Si, comme l’explique la lettre ouverte, l’IA est source d’un danger réel non nul à l’échelle de l’humanité dans les prochaines décennies, un autre danger nous guette : celui de l’atteinte à la vie religieuse de l’homme.
En effet, nous pouvons constater que le monde, en seulement trois ans, a pris goût à l’IA, lui accordant une place de plus en plus importante, tout en la laissant gagner une autonomie sans limites.
La finalité, l’ambition, est claire : créer une IA supérieure à l’homme. L’homme souhaite être dépassé. Voilà le fondement de la plus grande crise anthropologique à laquelle nous allons devoir faire face.
Dans un tweet publié le 21 avril1, jour du décès du pape François, Laurent Alexandre – transhumaniste influent en France – lance un sondage : un tiers des 1 200 réponses souhaite un pape qui connaisse l’IA. Quatre mois plus tôt, BFM Business publiait un reel Instagram2 vantant la mise en place de ChatGPT dans un confessionnal pour « parler avec Jésus ». Si l’IA s’élève au plus haut rang, celui de la religion, ça n’est absolument pas un hasard.
Fondamentalement, l’IA ne soulève pas seulement des questions liées à l’emploi, à la culture ou même à la politique. Elle touche quelque chose de bien plus profond. L’IA soulève avant tout des interrogations d’ordre religieux. L’homme veut être dépassé. Il veut voir plus grand que lui-même. C’est précisément le sens de toute pratique religieuse.
Voilà la crise anthropologique à laquelle nous allons devoir faire face tôt ou tard. L’Église sera confrontée à une crise spirituelle et religieuse sans précédent. Elle devra affronter un adversaire qui semblera « plus fort ».
Les religions traditionnelles proposaient aux hommes d’adorer un Dieu infiniment supérieur à l’homme, tout-puissant, mais invisible. Les transhumanistes, eux, promettent l’IAG : une technologie supérieure à l’homme, toute-puissante à notre échelle, mais visible, et donc attirante. Seul Dieu pouvait faire des miracles. Bientôt, l’IA essaiera de rivaliser.

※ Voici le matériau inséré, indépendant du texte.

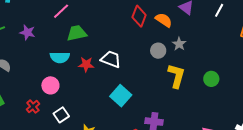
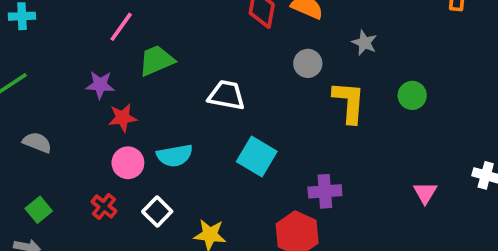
purple star: (27, 32) -> (100, 85), moved
gray star: (179, 44) -> (364, 43), moved
cyan semicircle: (60, 57) -> (175, 156), moved
red star: (86, 64) -> (123, 118), moved

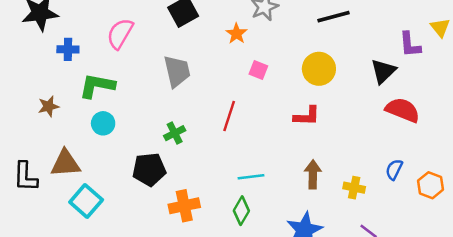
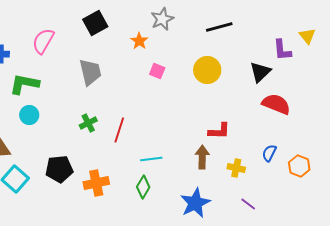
red line: (229, 116) -> (119, 130), moved
red L-shape: (307, 116) -> (219, 131), moved
black pentagon: (149, 169) -> (59, 169), moved

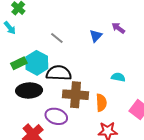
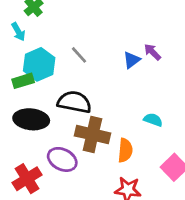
purple arrow: (118, 28) -> (152, 52), moved
cyan hexagon: (37, 63) -> (39, 64), moved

« Ce qui va être créé sera effectivement un Dieu […] une entité un milliard de fois plus intelligente que l’humain le plus intelligent […] Le seul mot adéquat pour décrire cette "chose" est "Dieu" », selon Anthony Levandowski, cofondateur du programme de voiture autonome chez Google3.
Même si une partie des catholiques sait distinguer l’intelligence humaine de l’intelligence artificielle, combien se laisseront duper par les capacités et la puissance de cet automate aux pouvoirs hors norme ? Combien se laisseront tenter par l’augmentation ?
En somme, nous créons un simulacre d’intelligence dans lequel l’homme finira par se tromper lui-même : il adorera sa propre créature. Même si l’IA ne possède ni intelligence ni liberté au sens humain, nous serons impuissants face à elle, car, si rien n’y change, c’est la place que nous lui réservons. Il semble que Dieu, comme dans le paradis terrestre, ne nous empêche pas de travailler à notre propre destruction.